§ **Tasks to complete**
1: Which actor plays Kilgrave, according to the episode review?
2: From the episode review, extract the passage between "Kilgrave makes a" and "he is despicable.", inclusive.

§ **Selected text**
╔══

Kilgrave makes a demented declaration of love in a suspenseful episode
Kilgrave operates in the background for most of this season’s first half. The show focuses on how his influence affects others rather than making him a prominent presence on-screen, and when he does appear, it’s usually to do something quick and cruel or get knocked unconscious and thrown in the back of a van. The last episode started to devote more attention to the show’s villain by detailing his acquisition of Jessica’s childhood home, but “AKA Top-Shelf Perverts” is when we start to learn what drives Kilgrave and the lengths he’ll go to get what he wants. This is much to the series’ benefit, as it takes greater advantage of David Tennant, whose exuberant, suave, and deeply menacing performance makes Kilgrave a villain that is as compelling as he is despicable.
“AKA Top-Shelf Perverts” opens with Kilgrave inside Jessica’s apartment, pawing through her things, peeing in her toilet, and generally being a huge creep in the home of the woman he abused. That’s pretty bad, but then it gets really bad when Ruben makes the mistake of interrupting Kilgrave’s intrusion by delivering banana bread to Jessica. Kilgrave makes Ruben confess that he’s in love with Jessica, and that’s when the plot jumps away to show the object of Ruben’s affection, getting kicked out of a bar and thrown into a pile of garbage. It’s not especially nuanced storytelling, but it’s certainly evocative, firmly establishing Jessica’s rotten self-image after being told by Luke that she’s a piece of shit.

╚══

Records from a dataset:
╔══

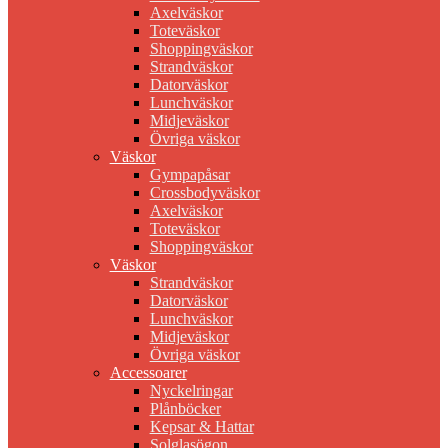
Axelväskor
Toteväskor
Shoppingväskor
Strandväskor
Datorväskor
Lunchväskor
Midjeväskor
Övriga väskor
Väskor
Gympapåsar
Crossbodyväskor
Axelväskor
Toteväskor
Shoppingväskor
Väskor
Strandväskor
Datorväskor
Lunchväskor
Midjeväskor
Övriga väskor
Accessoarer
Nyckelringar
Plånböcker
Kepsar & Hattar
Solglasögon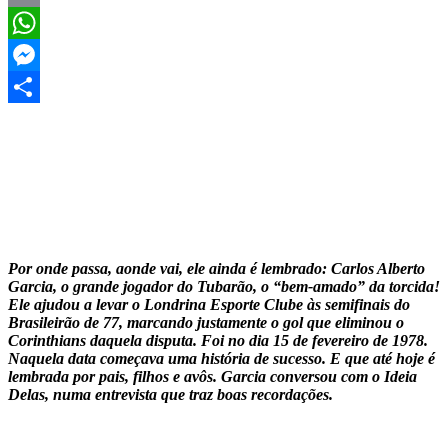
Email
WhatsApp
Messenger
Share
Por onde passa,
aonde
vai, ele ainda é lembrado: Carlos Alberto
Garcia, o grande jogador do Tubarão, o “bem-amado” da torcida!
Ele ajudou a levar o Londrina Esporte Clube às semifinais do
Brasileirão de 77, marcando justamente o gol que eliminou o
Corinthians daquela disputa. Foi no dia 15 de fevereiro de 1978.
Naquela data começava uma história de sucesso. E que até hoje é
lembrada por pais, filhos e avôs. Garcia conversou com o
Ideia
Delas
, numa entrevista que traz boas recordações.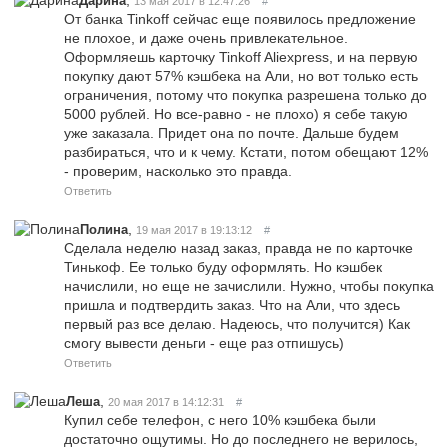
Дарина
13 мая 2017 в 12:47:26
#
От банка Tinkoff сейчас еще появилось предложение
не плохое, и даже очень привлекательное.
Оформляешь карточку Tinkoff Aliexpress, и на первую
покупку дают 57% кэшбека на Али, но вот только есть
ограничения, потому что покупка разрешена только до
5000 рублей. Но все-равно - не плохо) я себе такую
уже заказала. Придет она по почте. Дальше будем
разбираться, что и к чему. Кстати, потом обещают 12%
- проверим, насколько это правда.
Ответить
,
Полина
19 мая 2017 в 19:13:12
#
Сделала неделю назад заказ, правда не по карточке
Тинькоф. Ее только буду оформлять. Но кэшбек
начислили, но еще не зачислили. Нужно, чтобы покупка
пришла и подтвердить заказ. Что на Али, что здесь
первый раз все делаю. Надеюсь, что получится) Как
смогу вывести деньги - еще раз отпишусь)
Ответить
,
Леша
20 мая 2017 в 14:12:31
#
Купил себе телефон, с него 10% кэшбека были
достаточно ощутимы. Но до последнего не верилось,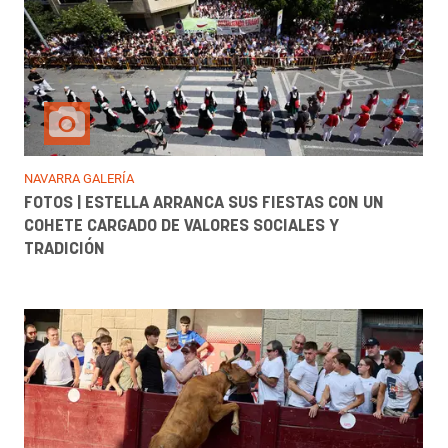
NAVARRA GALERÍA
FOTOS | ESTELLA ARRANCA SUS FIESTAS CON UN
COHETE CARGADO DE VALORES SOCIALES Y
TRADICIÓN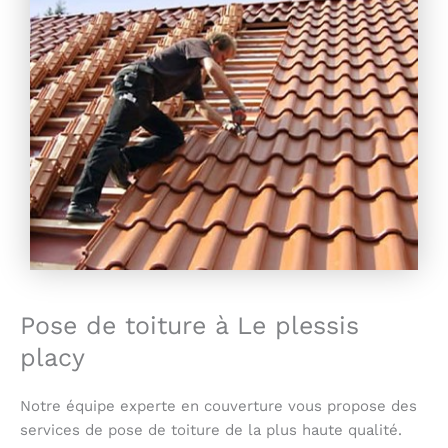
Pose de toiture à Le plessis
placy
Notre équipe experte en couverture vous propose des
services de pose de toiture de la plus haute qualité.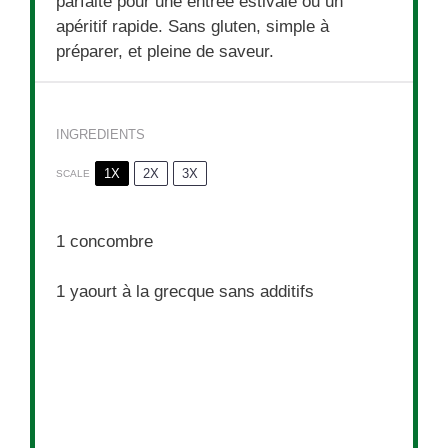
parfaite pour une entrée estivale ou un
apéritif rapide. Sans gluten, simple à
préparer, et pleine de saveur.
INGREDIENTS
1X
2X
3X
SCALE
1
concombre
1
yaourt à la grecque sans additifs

╚══
╔══

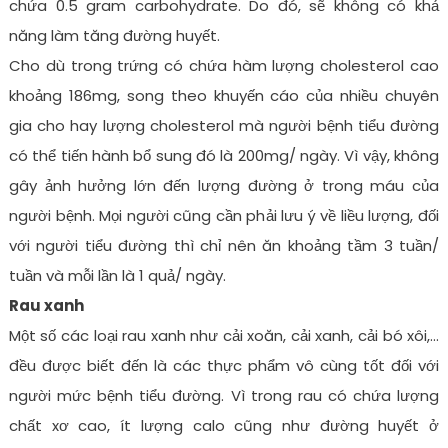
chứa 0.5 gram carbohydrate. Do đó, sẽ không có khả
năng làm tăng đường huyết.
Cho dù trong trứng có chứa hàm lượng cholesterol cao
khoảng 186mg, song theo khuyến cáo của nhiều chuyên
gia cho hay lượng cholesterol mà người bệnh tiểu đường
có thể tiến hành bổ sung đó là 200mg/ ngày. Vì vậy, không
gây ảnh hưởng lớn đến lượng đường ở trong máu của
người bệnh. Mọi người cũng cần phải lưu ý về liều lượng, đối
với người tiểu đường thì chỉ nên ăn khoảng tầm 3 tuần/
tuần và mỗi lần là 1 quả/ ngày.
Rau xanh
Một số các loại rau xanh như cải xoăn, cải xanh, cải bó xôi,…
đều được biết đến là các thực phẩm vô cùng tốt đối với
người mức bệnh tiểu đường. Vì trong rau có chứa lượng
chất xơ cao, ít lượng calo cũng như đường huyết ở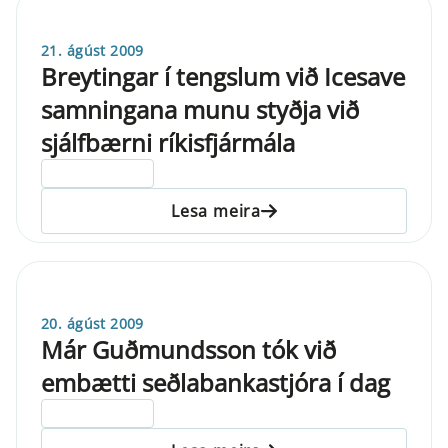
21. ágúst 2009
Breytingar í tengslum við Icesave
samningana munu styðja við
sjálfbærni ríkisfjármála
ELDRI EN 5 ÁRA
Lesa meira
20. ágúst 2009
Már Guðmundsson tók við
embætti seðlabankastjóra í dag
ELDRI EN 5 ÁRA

╚══
╔══

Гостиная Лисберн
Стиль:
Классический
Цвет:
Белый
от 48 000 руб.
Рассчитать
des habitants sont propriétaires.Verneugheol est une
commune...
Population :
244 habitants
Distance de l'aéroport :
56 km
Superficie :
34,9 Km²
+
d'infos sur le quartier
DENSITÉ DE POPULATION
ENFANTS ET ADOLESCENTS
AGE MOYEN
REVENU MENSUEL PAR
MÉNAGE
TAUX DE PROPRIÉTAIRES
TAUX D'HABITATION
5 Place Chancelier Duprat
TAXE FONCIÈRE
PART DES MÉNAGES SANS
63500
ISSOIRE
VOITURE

╚══

§ **Solution set**
1: David Tennant.

2:
Kilgrave makes a demented declaration of love in a suspenseful episode
Kilgrave operates in the background for most of this season’s first half. The show focuses on how his influence affects others rather than making him a prominent presence on-screen, and when he does appear, it’s usually to do something quick and cruel or get knocked unconscious and thrown in the back of a van. The last episode started to devote more attention to the show’s villain by detailing his acquisition of Jessica’s childhood home, but “AKA Top-Shelf Perverts” is when we start to learn what drives Kilgrave and the lengths he’ll go to get what he wants. This is much to the series’ benefit, as it takes greater advantage of David Tennant, whose exuberant, suave, and deeply menacing performance makes Kilgrave a villain that is as compelling as he is despicable.